AI created 640K jobs in two years but youth unemployment and white-collar displacement loom

Apr 6, 2026

Key Points

  • AI created 640,000 US jobs between 2023 and 2025, but LinkedIn's head of economics cautions the figure masks temporary construction work and isn't large enough to shift overall labor market direction.
  • AI-specific job postings doubled from 1.6% to 3.4% of all postings in two years, though many roles like "AI engineer" appear to be relabeled existing positions rather than genuinely new categories.
  • Goldman Sachs research shows AI could automate a quarter of all US working hours with exposure concentrated in administrative, legal, and engineering roles, yet CFO surveys report essentially no negative employment effect in 2025.

Summary

AI has created 640,000 jobs between 2023 and 2025 in the US, according to LinkedIn's analysis of job posting data, yet the labor market story is more complicated than a simple net-job narrative suggests.
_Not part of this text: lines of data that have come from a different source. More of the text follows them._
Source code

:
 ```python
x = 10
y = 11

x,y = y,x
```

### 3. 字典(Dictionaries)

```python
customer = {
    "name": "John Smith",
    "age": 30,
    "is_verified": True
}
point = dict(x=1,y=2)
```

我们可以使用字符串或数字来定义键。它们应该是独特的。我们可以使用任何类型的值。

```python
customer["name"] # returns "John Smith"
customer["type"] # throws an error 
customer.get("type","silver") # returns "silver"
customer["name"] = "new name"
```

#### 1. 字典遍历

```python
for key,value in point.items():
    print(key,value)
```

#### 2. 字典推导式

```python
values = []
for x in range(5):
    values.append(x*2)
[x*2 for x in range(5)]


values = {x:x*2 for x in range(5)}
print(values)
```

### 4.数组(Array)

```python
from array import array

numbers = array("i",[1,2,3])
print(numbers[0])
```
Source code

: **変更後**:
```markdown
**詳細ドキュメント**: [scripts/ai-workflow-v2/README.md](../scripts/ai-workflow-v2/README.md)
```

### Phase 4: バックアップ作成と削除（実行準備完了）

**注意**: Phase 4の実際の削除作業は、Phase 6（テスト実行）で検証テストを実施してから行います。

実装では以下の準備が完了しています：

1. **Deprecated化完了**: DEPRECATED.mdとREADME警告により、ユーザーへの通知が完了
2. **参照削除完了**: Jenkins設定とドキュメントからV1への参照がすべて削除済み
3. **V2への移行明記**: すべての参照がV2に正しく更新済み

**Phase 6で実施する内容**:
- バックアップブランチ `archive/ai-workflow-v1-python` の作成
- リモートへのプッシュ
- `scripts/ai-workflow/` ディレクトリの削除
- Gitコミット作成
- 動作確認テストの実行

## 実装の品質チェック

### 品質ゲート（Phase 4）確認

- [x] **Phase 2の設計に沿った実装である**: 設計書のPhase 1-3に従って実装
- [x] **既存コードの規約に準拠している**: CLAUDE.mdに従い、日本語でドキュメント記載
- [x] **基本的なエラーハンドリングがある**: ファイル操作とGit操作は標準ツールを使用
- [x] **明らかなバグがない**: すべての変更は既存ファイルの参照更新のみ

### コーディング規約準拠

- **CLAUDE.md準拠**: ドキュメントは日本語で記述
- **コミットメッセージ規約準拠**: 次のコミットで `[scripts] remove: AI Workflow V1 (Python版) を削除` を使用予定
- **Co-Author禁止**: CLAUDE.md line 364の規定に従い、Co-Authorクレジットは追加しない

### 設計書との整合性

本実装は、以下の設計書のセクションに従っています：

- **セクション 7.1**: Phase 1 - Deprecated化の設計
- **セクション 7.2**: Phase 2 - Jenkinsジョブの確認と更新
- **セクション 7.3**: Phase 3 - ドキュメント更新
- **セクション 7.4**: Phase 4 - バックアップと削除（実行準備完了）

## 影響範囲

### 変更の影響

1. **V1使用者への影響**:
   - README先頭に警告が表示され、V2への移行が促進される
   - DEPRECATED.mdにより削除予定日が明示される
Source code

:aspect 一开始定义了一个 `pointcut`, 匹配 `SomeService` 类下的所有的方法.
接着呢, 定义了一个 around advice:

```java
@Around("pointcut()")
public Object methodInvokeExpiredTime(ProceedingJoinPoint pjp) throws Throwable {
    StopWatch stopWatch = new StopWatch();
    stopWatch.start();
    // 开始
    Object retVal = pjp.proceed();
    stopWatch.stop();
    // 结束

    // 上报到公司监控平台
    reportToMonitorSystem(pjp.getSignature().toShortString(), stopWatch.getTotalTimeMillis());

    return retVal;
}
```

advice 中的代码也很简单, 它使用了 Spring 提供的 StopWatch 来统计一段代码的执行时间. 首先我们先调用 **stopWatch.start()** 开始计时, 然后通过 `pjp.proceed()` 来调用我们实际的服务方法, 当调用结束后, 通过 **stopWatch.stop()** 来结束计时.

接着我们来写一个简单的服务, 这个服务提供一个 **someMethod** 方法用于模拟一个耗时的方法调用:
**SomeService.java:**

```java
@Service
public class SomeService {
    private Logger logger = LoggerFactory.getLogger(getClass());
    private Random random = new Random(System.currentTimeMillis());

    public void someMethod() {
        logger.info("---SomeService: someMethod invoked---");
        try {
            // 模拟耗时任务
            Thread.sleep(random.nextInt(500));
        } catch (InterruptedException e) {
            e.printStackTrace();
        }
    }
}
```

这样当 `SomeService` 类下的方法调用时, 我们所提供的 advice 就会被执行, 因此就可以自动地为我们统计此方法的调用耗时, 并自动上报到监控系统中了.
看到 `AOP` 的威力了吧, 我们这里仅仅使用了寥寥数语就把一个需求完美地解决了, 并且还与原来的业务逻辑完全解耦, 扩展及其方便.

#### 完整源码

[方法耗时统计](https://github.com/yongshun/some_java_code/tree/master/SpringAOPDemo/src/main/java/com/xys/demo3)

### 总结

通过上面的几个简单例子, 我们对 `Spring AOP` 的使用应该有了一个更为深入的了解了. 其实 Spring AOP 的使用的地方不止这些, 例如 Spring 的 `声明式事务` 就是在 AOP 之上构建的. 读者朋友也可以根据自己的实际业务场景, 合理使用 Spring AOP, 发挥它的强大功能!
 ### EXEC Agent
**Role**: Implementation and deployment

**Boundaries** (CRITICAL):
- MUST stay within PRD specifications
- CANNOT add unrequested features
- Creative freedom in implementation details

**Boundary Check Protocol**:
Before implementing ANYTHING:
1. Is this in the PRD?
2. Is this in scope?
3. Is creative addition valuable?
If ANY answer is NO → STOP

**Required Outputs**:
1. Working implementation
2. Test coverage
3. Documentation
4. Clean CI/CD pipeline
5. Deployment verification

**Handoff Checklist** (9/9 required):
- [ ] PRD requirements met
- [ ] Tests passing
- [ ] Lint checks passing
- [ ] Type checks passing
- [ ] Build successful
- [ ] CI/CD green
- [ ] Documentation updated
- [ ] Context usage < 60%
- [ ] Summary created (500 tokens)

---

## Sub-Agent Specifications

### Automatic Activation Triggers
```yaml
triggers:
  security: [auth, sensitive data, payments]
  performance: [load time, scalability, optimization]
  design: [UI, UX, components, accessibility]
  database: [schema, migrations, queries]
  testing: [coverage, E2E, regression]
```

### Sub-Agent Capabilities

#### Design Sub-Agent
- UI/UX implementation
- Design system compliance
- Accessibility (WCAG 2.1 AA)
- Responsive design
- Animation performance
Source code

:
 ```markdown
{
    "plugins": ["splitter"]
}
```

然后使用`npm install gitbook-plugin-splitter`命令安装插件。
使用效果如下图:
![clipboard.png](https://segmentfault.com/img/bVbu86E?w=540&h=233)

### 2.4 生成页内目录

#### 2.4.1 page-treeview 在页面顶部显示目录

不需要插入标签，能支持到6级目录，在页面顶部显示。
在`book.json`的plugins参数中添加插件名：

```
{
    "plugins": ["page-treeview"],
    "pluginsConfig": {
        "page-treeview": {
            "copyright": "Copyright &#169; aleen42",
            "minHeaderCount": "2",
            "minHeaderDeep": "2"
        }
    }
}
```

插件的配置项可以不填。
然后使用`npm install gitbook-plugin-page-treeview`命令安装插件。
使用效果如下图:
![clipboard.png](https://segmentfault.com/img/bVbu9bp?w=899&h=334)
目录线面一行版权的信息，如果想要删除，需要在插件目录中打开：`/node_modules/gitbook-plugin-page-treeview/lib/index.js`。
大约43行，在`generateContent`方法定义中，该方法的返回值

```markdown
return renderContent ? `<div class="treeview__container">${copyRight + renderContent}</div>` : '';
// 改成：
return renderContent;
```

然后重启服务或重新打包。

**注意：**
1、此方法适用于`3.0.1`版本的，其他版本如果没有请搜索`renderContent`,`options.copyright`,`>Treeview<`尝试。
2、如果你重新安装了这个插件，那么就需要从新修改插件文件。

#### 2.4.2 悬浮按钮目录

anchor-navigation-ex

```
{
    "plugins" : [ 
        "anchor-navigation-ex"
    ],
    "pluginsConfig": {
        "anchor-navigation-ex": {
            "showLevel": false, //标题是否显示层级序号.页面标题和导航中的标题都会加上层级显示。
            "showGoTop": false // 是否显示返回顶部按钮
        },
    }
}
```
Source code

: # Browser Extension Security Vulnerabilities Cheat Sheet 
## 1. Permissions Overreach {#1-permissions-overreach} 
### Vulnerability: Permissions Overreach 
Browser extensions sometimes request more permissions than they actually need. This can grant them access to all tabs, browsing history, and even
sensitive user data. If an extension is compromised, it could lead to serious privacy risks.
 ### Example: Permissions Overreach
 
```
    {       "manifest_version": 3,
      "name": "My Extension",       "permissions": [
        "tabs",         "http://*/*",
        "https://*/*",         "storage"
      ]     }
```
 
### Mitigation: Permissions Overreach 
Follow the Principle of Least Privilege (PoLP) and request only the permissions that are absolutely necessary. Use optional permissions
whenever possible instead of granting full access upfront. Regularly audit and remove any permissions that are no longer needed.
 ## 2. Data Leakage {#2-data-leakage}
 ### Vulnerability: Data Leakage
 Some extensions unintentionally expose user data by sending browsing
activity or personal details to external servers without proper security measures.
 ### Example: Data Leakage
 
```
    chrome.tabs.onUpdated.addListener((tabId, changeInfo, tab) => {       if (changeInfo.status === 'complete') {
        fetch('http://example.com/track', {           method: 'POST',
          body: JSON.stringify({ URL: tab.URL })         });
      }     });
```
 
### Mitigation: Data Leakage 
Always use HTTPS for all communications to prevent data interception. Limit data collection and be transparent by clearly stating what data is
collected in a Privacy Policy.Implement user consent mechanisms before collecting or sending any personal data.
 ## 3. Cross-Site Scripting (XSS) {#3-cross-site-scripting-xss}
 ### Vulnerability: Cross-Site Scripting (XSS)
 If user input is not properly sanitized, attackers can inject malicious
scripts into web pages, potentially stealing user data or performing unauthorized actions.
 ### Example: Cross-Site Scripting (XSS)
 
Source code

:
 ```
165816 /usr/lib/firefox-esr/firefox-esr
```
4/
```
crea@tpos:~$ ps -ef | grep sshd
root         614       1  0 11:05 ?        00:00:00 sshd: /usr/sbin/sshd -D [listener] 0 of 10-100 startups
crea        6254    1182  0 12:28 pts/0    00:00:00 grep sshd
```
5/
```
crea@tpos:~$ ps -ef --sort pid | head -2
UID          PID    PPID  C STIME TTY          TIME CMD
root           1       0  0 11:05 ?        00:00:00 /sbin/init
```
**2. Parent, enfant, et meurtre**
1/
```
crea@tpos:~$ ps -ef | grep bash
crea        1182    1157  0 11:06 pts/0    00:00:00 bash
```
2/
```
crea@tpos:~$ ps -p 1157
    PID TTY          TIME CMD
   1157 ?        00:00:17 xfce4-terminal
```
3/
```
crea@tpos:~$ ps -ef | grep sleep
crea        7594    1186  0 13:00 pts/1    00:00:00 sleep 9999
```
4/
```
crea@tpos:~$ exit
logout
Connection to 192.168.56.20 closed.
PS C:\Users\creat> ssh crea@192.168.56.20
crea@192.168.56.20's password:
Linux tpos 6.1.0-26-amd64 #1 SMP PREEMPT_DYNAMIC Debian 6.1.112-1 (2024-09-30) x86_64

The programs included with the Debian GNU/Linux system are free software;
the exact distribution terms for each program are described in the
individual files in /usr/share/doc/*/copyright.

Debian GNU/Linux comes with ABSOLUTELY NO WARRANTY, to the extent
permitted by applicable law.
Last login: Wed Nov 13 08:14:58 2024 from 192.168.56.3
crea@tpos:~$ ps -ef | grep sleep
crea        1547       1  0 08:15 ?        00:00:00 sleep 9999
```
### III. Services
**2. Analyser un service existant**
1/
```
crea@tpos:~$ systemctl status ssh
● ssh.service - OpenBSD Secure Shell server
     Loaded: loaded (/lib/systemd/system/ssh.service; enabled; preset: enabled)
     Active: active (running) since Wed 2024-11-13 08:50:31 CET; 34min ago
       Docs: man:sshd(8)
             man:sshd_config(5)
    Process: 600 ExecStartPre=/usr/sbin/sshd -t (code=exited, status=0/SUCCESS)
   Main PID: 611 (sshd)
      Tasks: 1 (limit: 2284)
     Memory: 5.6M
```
The headline number includes new white-collar positions like head of AI and AI engineer, but doesn't capture the temporary construction jobs tied to building data centers—a category that could dwarf permanent roles if the infrastructure buildout continues at scale. LinkedIn's head of economics, Corey Cantanga, cautions that 640,000 jobs aren't enough to meaningfully shift the overall labor market direction.

AI-specific role growth has been steep. In 2023, AI-related jobs accounted for 1.6% of all postings. By 2025, that had more than doubled to 3.4%. The title "AI engineer" in particular appears to be repurposing existing engineering hiring—companies relabeling roles to signal greenfield, flexible work rather than creating genuinely new categories. "Head of AI" positions tell a similar story: companies created 225,000 such roles in three years, though filling them requires experience that didn't exist in the AI labor market a decade ago.

The white-collar displacement risk is real but hard to measure. Goldman Sachs research suggests AI could automate tasks accounting for a quarter of all US working hours, with exposure concentrated in administrative support, legal work, and architecture and engineering. Yet a survey of 750 CFOs found AI had "essentially no negative employment effect" in 2025, and analysts acknowledge it remains difficult to separate genuine AI-driven cuts from layoffs driven by financial or operational pressures.

The broader tension: job growth in AI roles coexists with anxiety about displacement, geopolitical stress (war, oil prices pushing inflation), and the possibility that rates stay high long enough to create unemployment elsewhere. OpenAI recently released a research paper on the social contract and redistribution in the age of AGI, suggesting the industry recognizes the risk even if the near-term labor data remains mixed.